ちくま新書

母親から学ぶ、心の出発点

12月刊、高橋和巳『「母と子」という病』の「はじめに」を公開いたします。あなたにとって母ってなんですか?

 本書の目的は、人の心がどんなものであるかを、わかりやすい形で提示することである。
 心は捉えどころのないものとされているが、そう感じるのは自分の位置がわからないからである。
 たとえば、地図が何枚あっても自分の現在地が確定できなければ、それらはまったく役に立たない。同じように心についても様々な本や情報があるが、自分がどの位置にあるかを示してくれる本は少ない。本書では、地図を見る時のようにまず「あなたは今、この位置にいます」というような指針を提示し、その上で心の全体像を描いていこうと思う。
あなたが生まれる前には、心の現在地は母親の胎内であった。生まれてしばらくは心は母親の目の前、母親のごく近くにあった。こうして心の現在地は母親の元から始まり、以後、日々、変化していく。
 フロイトは父親と子の関係を軸に精神分析を説いたが、それは間もなく否定されて、親子関係は母親と子が主軸になっていると考えられるようになった(クラインの対象関係論、コフートの自己心理学など)。現在は、親子関係についてはボウルビィの提唱した「愛着理論」が広く用いられていて、やはりそこでも、母子を軸に親子関係ができ上がると考えられている。
____________________
> [目的 1]:
読解文によれば、心が捉えどころのないものと感じられるのはなぜか。一〜三文で説明せよ。
> [目的 2]:
読解文について、次の問いに答えよ。
(a) 生まれる前、心の現在地はどこであったか。
(b) フロイトは何を軸に精神分析を説いたか。
(c) 現在、親子関係について広く用いられている「愛着理論」を提唱したのは誰か。
> [目的 3]:
心の現在地と母子関係を論じた読解文を、最後の文の後から書き継いでください。
後に続く行は、読解文とは別の資料である。

> [抽出情報]:
____________________
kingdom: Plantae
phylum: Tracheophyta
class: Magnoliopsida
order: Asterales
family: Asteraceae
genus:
____________________
> [出力 1]:
自分の位置がわからないからである。地図が何枚あっても現在地が確定できなければ役に立たないのと同じように、心についての本や情報が様々にあっても、自分がどの位置にあるかがわからなければ役に立たない。

> [出力 2]:
(a) 母親の胎内
(b) 父親と子の関係
(c) ボウルビィ

> [出力 3]:
 こういう考えは、当たり前と言えば当たり前で、わざわざ精神分析や心理学の理論を持ち出すまでもなく、私たちの日常の感覚と一致する。すなわち、幼な子にとって一番大切な人はまずは母親である。人はこの世に生まれて、初めて母親という人間に出会い、母親との関係を軸にして人生を学び始める。そこで学んだ基本が、その後長く人生の土台となる。
 「三つ子の魂百まで」ということわざがある。幼少時の性格は、年齢を重ねても変わらないという意味であるが、現代の愛着理論によれば、「三つ子」ではなく、「二つ子」と言ったほうがいいかもしれない。愛着理論によれば、一歳か二歳までの間に母親(か、母親がいなければそれに代わる中心的な養育者)から学んだ心の基本位置は、生涯大きく変わることはないとされている。これは私の精神科医・カウンセラーとしての臨床経験とも一致する。
 では、母親から学んだ心の位置とはどこか。それが生涯変わらない出発点となる。人が抱えている心の在り方、あるいは「生きにくい」という感覚の根っこには、その出発点が関係している。
 本書では出発点のその位置を確認しながら、心の地図を広げていこうと思う。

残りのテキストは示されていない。